9.5 Building and Training Models
9.5.1 Model Selection: Parsimony and Generalizability
Two principles guide model selection:
Parsimony. Prefer the simplest model that adequately captures the patterns in the data. Simpler models are easier to interpret, less prone to overfitting, and more likely to generalize to new data. The goal is not to oversimplify but to avoid unnecessary complexity — a linear regression that explains 85% of variance is often more useful than a neural network that explains 88% but cannot be explained to stakeholders (Molnar 2022).

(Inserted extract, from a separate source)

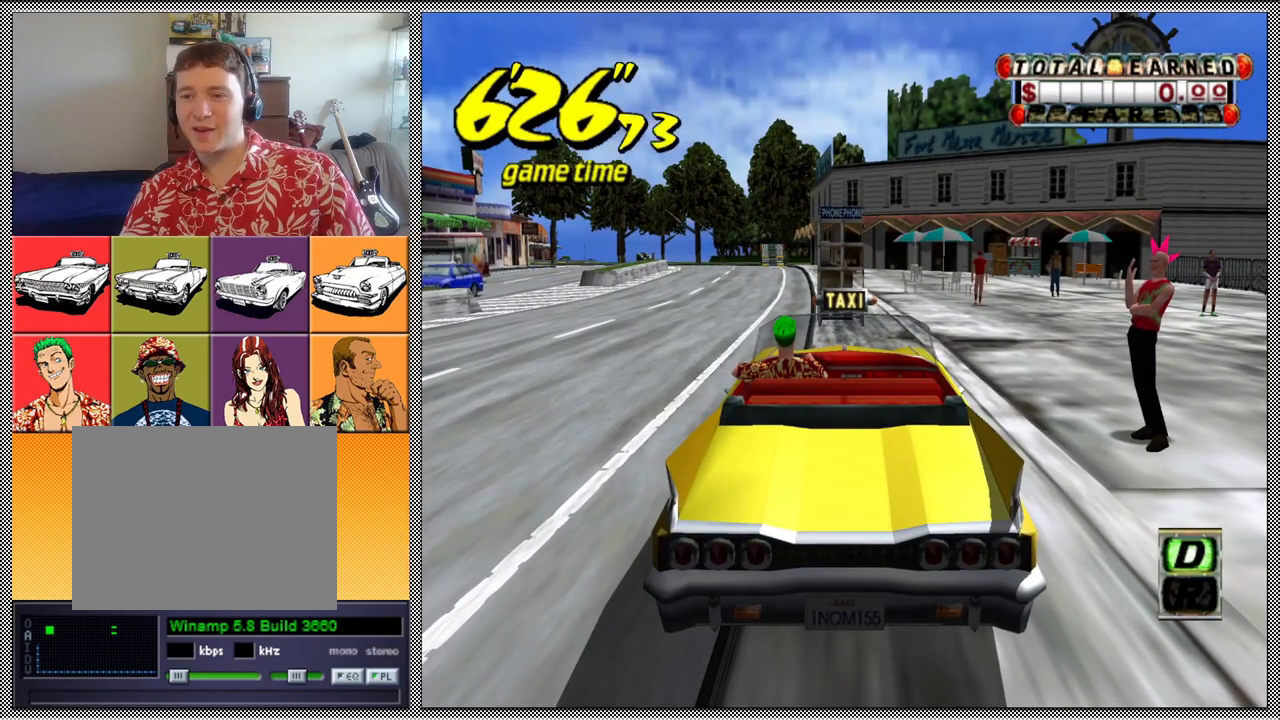
{"buttons": [], "left_stick": "center", "right_stick": "center", "events": []}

Generalizability. A model’s true test is its performance on data it has never seen. A model that fits the training data perfectly but fails on new data has overfit — it learned the noise in the training data rather than the underlying signal. The tension between fitting the data well and generalizing to new data is the central challenge of model building.

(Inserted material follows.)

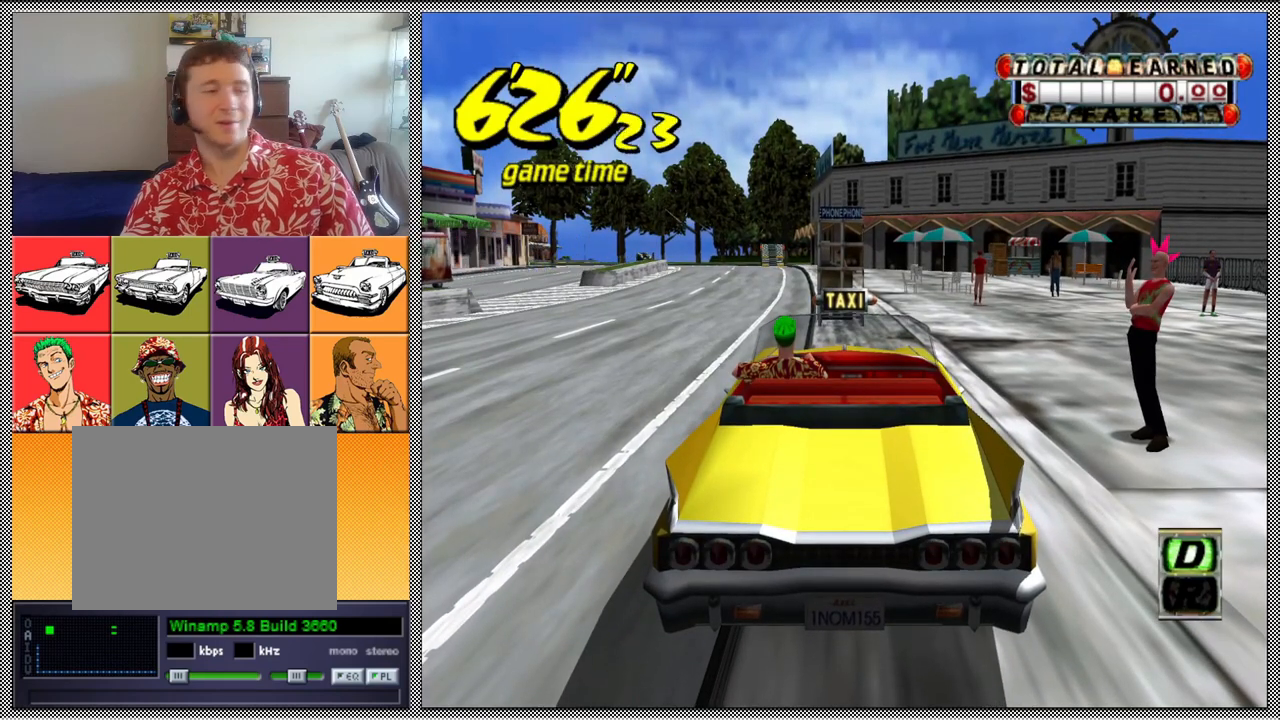
{"buttons": [], "left_stick": "center", "right_stick": "center", "events": []}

9.5.2 The Training Process
Model training is the process of fitting a model to historical data so it can learn the underlying patterns (Kelleher et al. 2015). The key steps are:
- Split the data into training and test sets. A common split is 80% training, 20% test. The test set is held back and never used during training.
- Select features — the input variables the model will use. Feature selection and engineering can significantly impact performance.
- Choose an algorithm appropriate to the problem: linear regression for continuous outcomes, logistic regression for binary outcomes, decision trees or random forests for complex nonlinear patterns.
- Tune hyperparameters — settings that control the learning process (e.g., the regularization strength in a regression, the depth of a decision tree). This is typically done using cross-validation on the training set.
- Fit the model to the training data, allowing it to adjust its parameters to minimize prediction error.
9.5.3 Overfitting and Underfitting
Overfitting occurs when a model is too complex for the data — it memorizes the training set, including its noise, and performs poorly on new data. Underfitting occurs when a model is too simple — it fails to capture the real patterns. The goal is the sweet spot between these extremes.
A practical demonstration with mtcars:
# Split data into training (80%) and test (20%)
set.seed(42)
n <- nrow(mtcars)
train_idx <- sample(1:n, size = floor(0.8 * n))
train_data <- mtcars[train_idx, ]
test_data <- mtcars[-train_idx, ]
# Fit a simple linear model: MPG predicted by weight
simple_model <- lm(mpg ~ wt, data = train_data)
# Fit a more complex model: MPG predicted by all variables
complex_model <- lm(mpg ~ ., data = train_data)
# Compare model performance
simple_pred <- predict(simple_model, test_data)
complex_pred <- predict(complex_model, test_data)
data.frame(
Model = c("Simple (mpg ~ wt)", "Complex (mpg ~ all)"),
R2_Training = c(summary(simple_model)$r.squared,
summary(complex_model)$r.squared) |> round(3),
RMSE_Test = c(sqrt(mean((test_data$mpg - simple_pred)^2)),
sqrt(mean((test_data$mpg - complex_pred)^2))) |> round(2)
)| Model | R2_Training | RMSE_Test |
|---|---|---|
| Simple (mpg ~ wt) | 0.776 | 4.08 |
| Complex (mpg ~ all) | 0.902 | 4.88 |
The complex model will typically have a higher R² on the training data but may have a similar or worse RMSE on the test data — a classic illustration of why parsimony matters.